Search the material below for the word "shapes" and copy every line in which it occurs.
──────────────────────────────
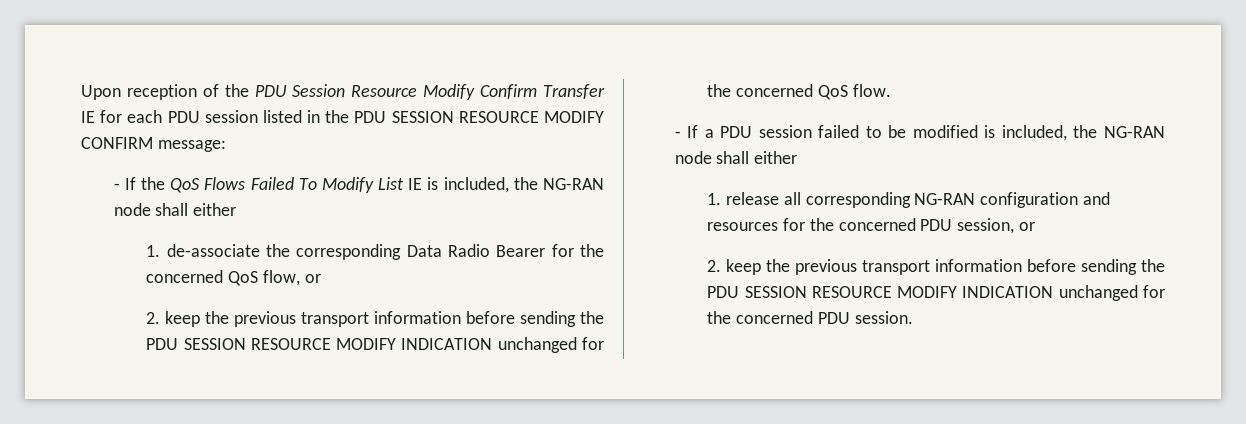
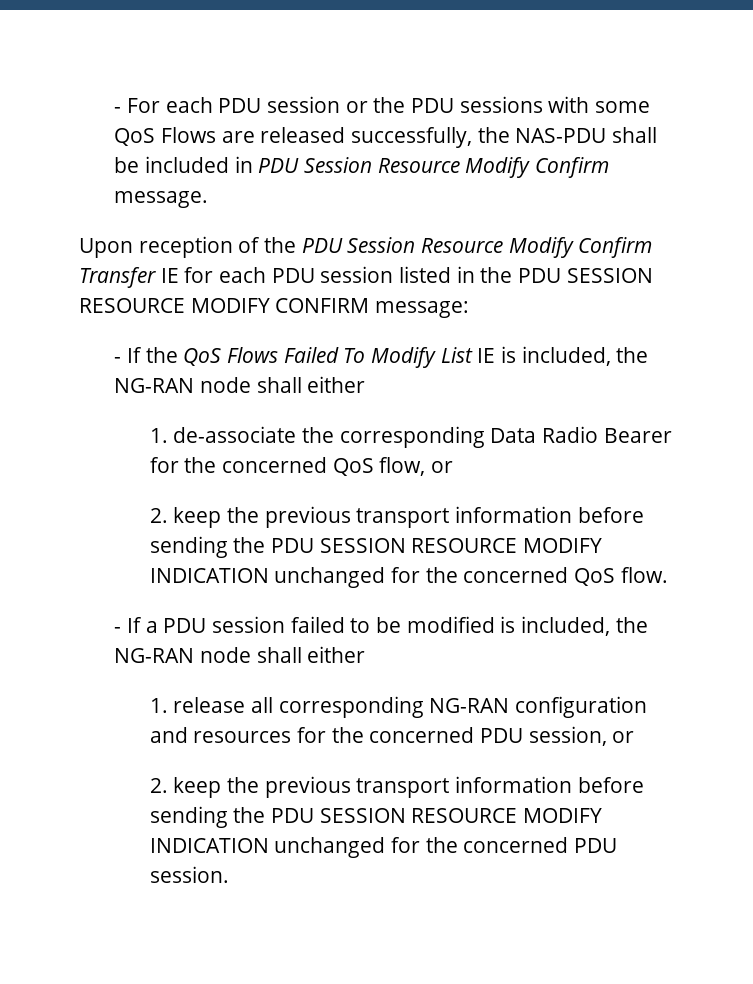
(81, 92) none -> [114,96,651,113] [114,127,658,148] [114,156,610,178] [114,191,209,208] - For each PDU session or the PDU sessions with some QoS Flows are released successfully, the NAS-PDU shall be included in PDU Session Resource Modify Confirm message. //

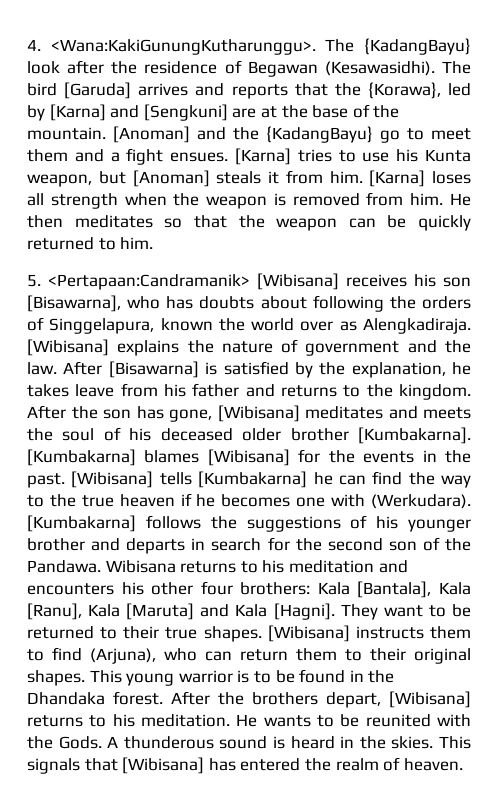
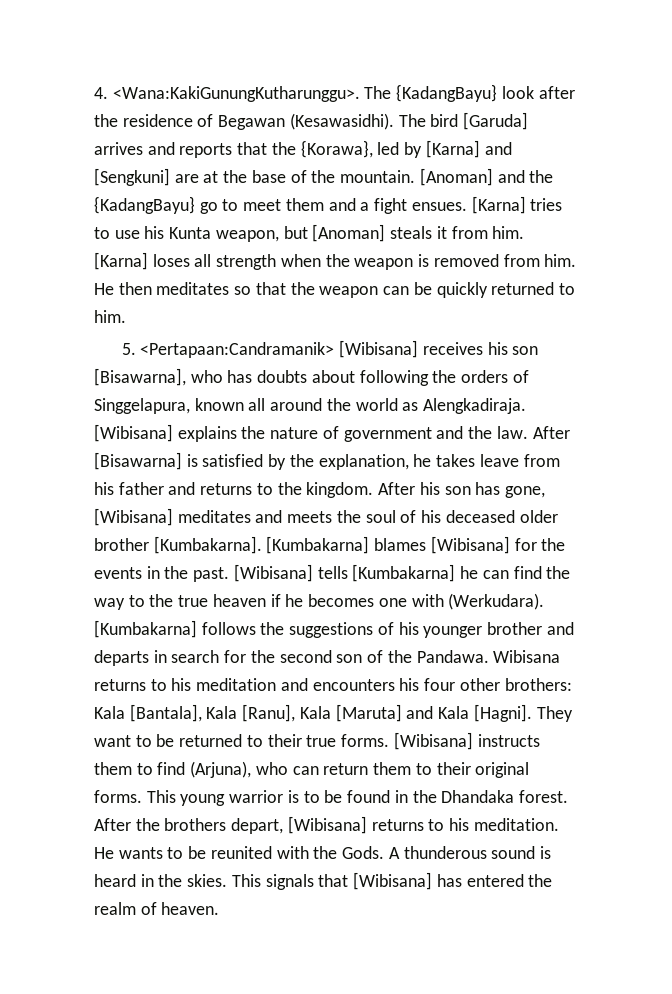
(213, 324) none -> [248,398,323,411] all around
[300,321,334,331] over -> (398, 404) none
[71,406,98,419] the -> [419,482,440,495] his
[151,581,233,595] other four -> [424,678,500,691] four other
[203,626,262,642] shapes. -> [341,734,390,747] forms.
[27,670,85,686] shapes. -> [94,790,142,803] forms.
──────────────────────────────
Task output –
[203,626,262,642] shapes. -> [341,734,390,747] forms.
[27,670,85,686] shapes. -> [94,790,142,803] forms.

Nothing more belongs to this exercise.